明石市に計画された、夫婦と子供1人の為の住宅です。小高い丘を開発して作られた住宅地の中にあり、道路からは斜面を背負うような形の敷地にあります。

全体は、一部2階建ての変形したコートハウスとなっており、裏手の斜面に開けた裏庭もあります。水回りや収納以外は、床の高低差を伴いながら緩やかにひと続きの空間となっており、箱状に閉じきった部屋はなく、カーテンなどで仕切るのみとしています。

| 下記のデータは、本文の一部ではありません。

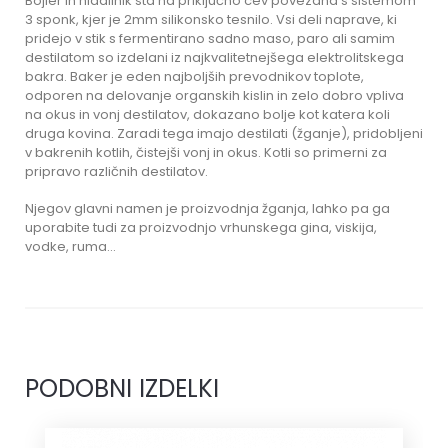
Bojler in hladilnik sta na priključno cev povezana s sistemom
3 sponk, kjer je 2mm silikonsko tesnilo. Vsi deli naprave, ki
pridejo v stik s fermentirano sadno maso, paro ali samim
destilatom so izdelani iz najkvalitetnejšega elektrolitskega
bakra. Baker je eden najboljših prevodnikov toplote,
odporen na delovanje organskih kislin in zelo dobro vpliva
na okus in vonj destilatov, dokazano bolje kot katera koli
druga kovina. Zaradi tega imajo destilati (žganje), pridobljeni
v bakrenih kotlih, čistejši vonj in okus. Kotli so primerni za
pripravo različnih destilatov.
Njegov glavni namen je proizvodnja žganja, lahko pa ga
uporabite tudi za proizvodnjo vrhunskega gina, viskija,
vodke, ruma…
PODOBNI IZDELKI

高低差のあるコアを含んだ床によって適所にスペースを設け、それらのスペース同士、そして外部との関係性を整える為に、3つのリング状の壁(一つは開いている)で全体を統合しています。
このリング状の壁は、内外からの視線を制御したり、床を伴って斜面に跳ね出す事で一部開いた中庭を作った、また、中庭を挟んだスペース同士の距離感を整えたりとすべてのシーンに影響するものです。
1階で垂壁だった壁が2階の腰壁になって連続する等、場所によって役割を変えるところもあります。
このリング状の壁によって、内外に豊かな関係性を持った、住む行為を楽しめるような住宅を目指しました。

ファサードには窓の無いミニマルな外観ですが、跳ね出し部の下から覗く中庭によって懐の深い建ち方となっており、道路から建物まで高低差がある敷地、あるいは傾斜地での、新しい建ち方の試みともなっています。